Fajardo would like to see that change.
“It’s a very widely studied script. The subject of conflicts and relationship differences resonates with many people,” Fajardo said.
And yet, productions are few and far between, so much so that Theatre Artists Studio’s production is the first ever in the Valley in anyone’s memory, and almost certainly the first local staging since the play made its initial round of local productions circa 1970.
“Each year we go through a selection process where we determine which plays to produce the following season. This was one of the plays submitted for consideration last year, and when we looked at it, we realized that it’s both a classic in the theater community, and barely known to the general public,” Fajardo said.
The problem may be the script’s old-fashioned language and approach. Playwright Anderson was called “the dramatist of loneliness” in his heyday of the 1950s and 1960s.
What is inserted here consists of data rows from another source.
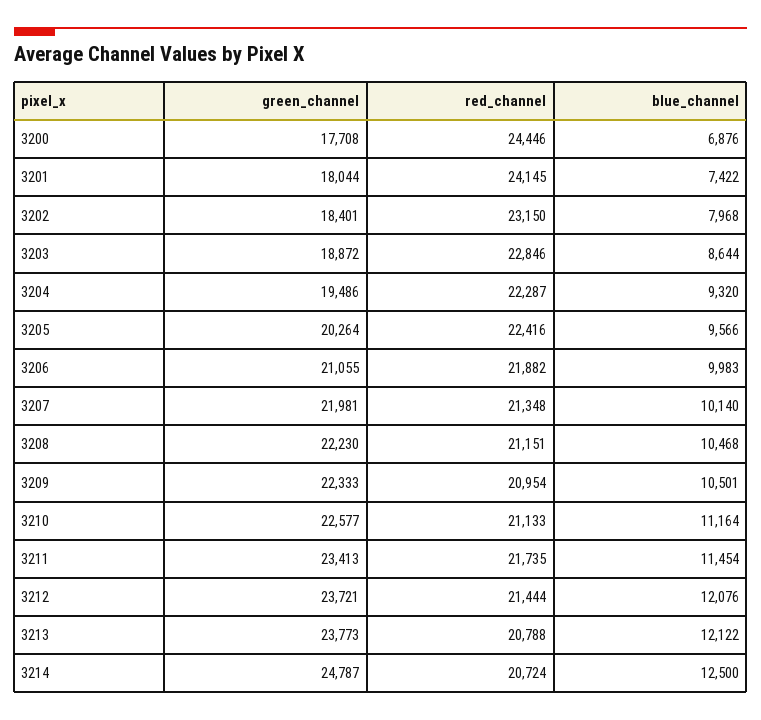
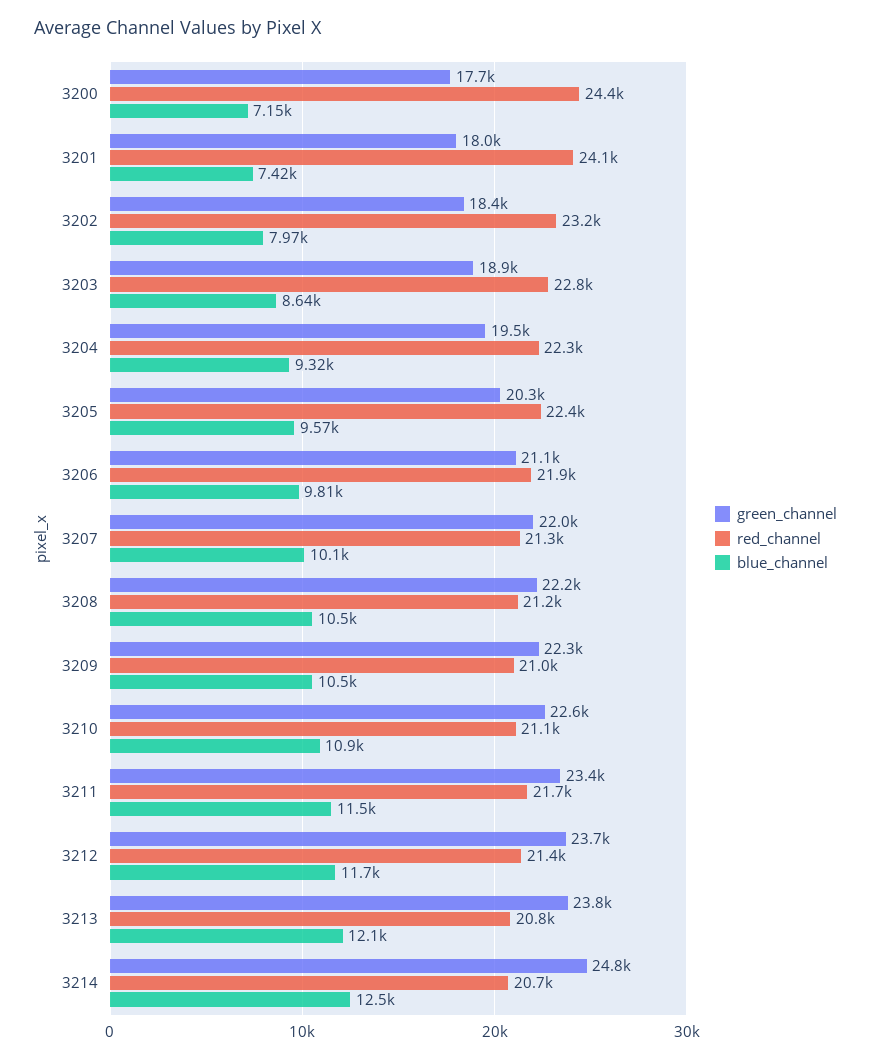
  {
    "green_channel": {
      "3200": 17708,
      "3201": 18044,
      "3202": 18401,
      "3203": 18872,
      "3204": 19486,
      "3205": 20264,
      "3206": 21055,
      "3207": 21981,
      "3208": 22230,
      "3209": 22333,
      "3210": 22577,
      "3211": 23413,
      "3212": 23721,
      "3213": 23773,
      "3214": 24787
    },
    "red_channel": {
      "3200": 24446,
      "3201": 24145,
      "3202": 23150,
      "3203": 22846,
      "3204": 22287,
      "3205": 22416,
      "3206": 21882,
      "3207": 21348,
      "3208": 21151,
      "3209": 20954,
      "3210": 21133,
      "3211": 21735,
      "3212": 21444,
      "3213": 20788,
      "3214": 20724
    },
    "blue_channel": {
-     "3200": 6876,
+     "3200": 7150,
      "3201": 7422,
      "3202": 7968,
      "3203": 8644,
      "3204": 9320,
      "3205": 9566,
-     "3206": 9983,
+     "3206": 9810,
      "3207": 10140,
      "3208": 10468,
      "3209": 10501,
-     "3210": 11164,
+     "3210": 10900,
      "3211": 11454,
-     "3212": 12076,
+     "3212": 11700,
      "3213": 12122,
      "3214": 12500
    }
  }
I Never Sang for My Father focuses on the troubled relationship of a son and his father, a situation that is still today, as ever, relevant. But the details may seem remote and unlikely, such as when the father throws his daughter out of the house for marrying a Jewish man.
The broader themes of familial love and alienation overcome such cultural anachronisms, Fajardo said. The son in the play is always trying to get his father’s love but never succeeding – what more powerfully present theme could there be?
“Here is a father who is distant and over-achieving, and a mother who’s trying to do the best she can. One character in the play has a dementia-related condition. Those things still ring true,” Fajardo observed.
The cast features Theatre Artists Studio members Tom Koelbel, Judy Lebeau, Carol Gibson, Al Benneian, Patti Hurtado, William Mosely, and David Heap, along with guest artist Charles Sowder.